A ustedes, lectores, sólo me resta decirles: vayan a esta cita, es un buen partido!

[1] Hesse, H.  (1930) Magia del libro.  En Escritos sobre Literatura 1.  Madrid: Alianza Editorial, 1983, pág. 253.

[2] Lacan, J. (1975) Cierre de las Jornadas de Estudio de Carteles de la Escuela Freudiana. En Revista Lacaniana de Psicoanálisis.  Año IX. Número 17.  Buenos Aires: Grama, 2014, pág. 18.

[3] Refiere aquí a: “En la vida hay que hacer tres cosas: escribir un libro, plantar un árbol y tener un hijo”.

[4] Esta expresión debe su origen al personaje central de LaCelestina(o en su origen Tragicomedia de Calisto y Melibea), de Fernando de Rojas.

[5] Brousse, M. H. (2012) El amor real es el amor sin piedad. Entrevista para La voz de Galicia. Disponible en: https://www.lavozdegalicia.es/noticia/sociedad/2012/11/10/amor-real-amor-piedad/0003_201211G10P29991.htm

[6] Mitre, J. (2018) Desenlaces según Freud.  En El analista y lo social.  Buenos Aires: Grama, 2018, pág. 104.

[7] Mauro, R. (2018) Estética de una caída: Invención, tiempo y acto. En El analista y lo social.  Buenos Aires: Grama, 2018.
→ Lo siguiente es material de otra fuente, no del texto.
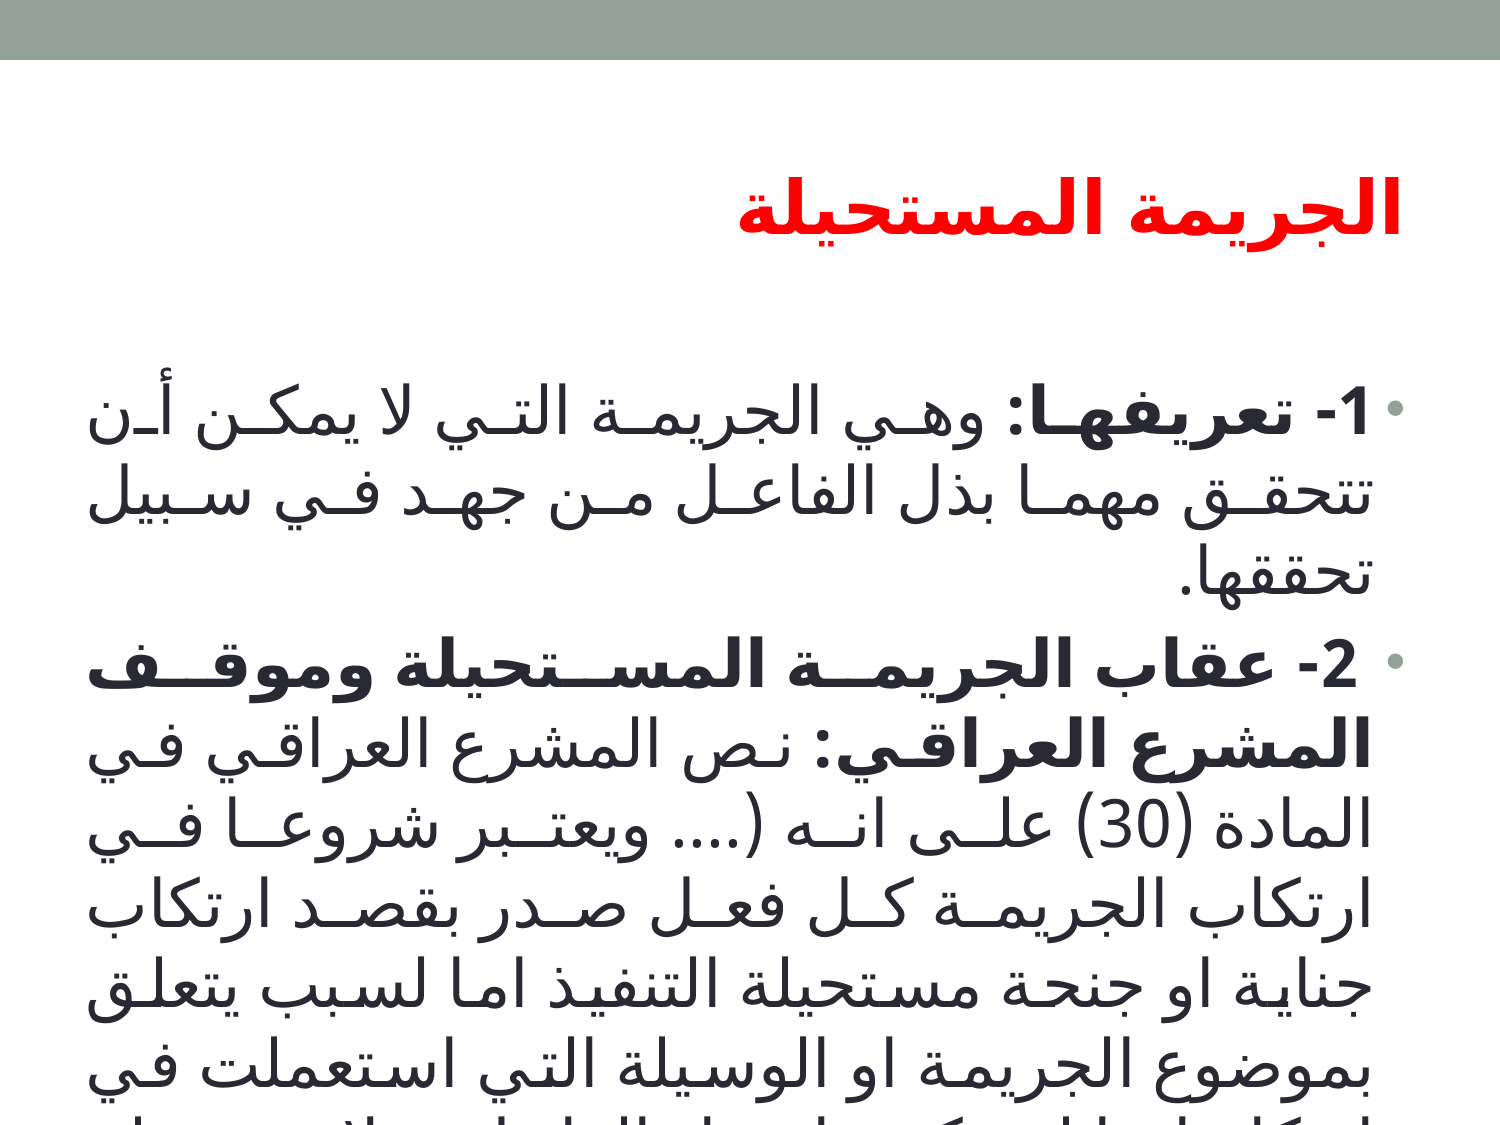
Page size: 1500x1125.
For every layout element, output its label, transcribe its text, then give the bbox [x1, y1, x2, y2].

list الجريمة المستحيلة 1- تعريفها: وهي الجريمة التي لا يمكن أن تتحقق مهما بذل الفاعل من جهد في سبيل تحققها. 2- عقاب الجريمة المستحيلة وموقف المشرع العراقي: نص المشرع العراقي في المادة (30) على انه (.... ويعتبر شروعا في ارتكاب الجريمة كل فعل صدر بقصد ارتكاب جناية او جنحة مستحيلة التنفيذ اما لسبب يتعلق بموضوع الجريمة او الوسيلة التي استعملت في ارتكابها ما لم يكون اعتقاد الفاعل صلاحية عمله الاحداث النتيجة مبنيا على وهم او جهل مطبق...) . [70, 46, 1421, 1125]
[8]Indart, J. C. (1998) Psicoanálisis y cortesía.  Trabajo presentado en la EOL, en el ciclo “Conferencias”, en junio de 1998.  Recuperado en: http://www.nel-amp.org/the_wannabe_08/tw/05/tw05_form.htm

[9] Freud, S. (1921) Psicología de las masas y análisis del yo.  Obras Completas, t XVIII, Buenos Aires: Amorrortu, 2007, pág. 67.

[10] Mitre, J. (2018) Para concluir.  En El analista y lo social.  Buenos Aires: Grama, 2018, pág. 155.

[11] Buschini, M. (2018) Una juegoteca, una experiencia de palabra.  En El analista y lo social.  Buenos Aires: Grama, 2018.

[12] El sintagma hace referencia a las ideas desarrolladas por G. Dessal en el texto Mi pequeña teoría, publicado en la Revista Enlaces N° 24, Buenos Aires: Gráfica Aler, 2018.

[13] Mitre, J.  (2018) Sobre la urgencia, la defensa y el bien decir.  En El analista y lo social.  Buenos Aires: Grama,2018, pág. 94.

[14] Miller, J. A. (2013) Bricolaje. En Piezas sueltas, Buenos Aires: Paidós, 2013.

[15] Pessoa, F.  Empiezo a conocerme.  No existo. Disponible en: https://www.poemas-del-alma.com/fernando-pessoa.htm (s.f)

[16] Tudanca, L. (2012) ¿Qué del psicoanalista en el siglo XXI? En Una política del síntoma, Buenos Aires: Grama, 2012, pág. 111.

[17] Lacan, J.  (1974-1975) El Seminario, Libro 22, R. S. I.  Clase del 10/12/1974.  Inédito. Traducción de Ricardo R. Ponte.

[18] Mitre, J. (2018)   Para concluir.  En El analista y lo social.  Buenos Aires: Grama, 2018, pág. 155.

[19] Lacan, J. (1967) “Petit discours aux psychiatres” (“Breve discurso a los psiquiatras”), en el Cercle Psychiatrique H. Ey, Sainte Anne, el 10 de Noviembre de 1967, Inédito. Traducción de Ricardo R. Ponte.

[20] Mitre, J. (2018) Sobre el lugar del analista en el siglo XXI: entre la lectura y la acción.  En El analista y lo social.  Buenos Aires: Grama, 2018, pág. 22.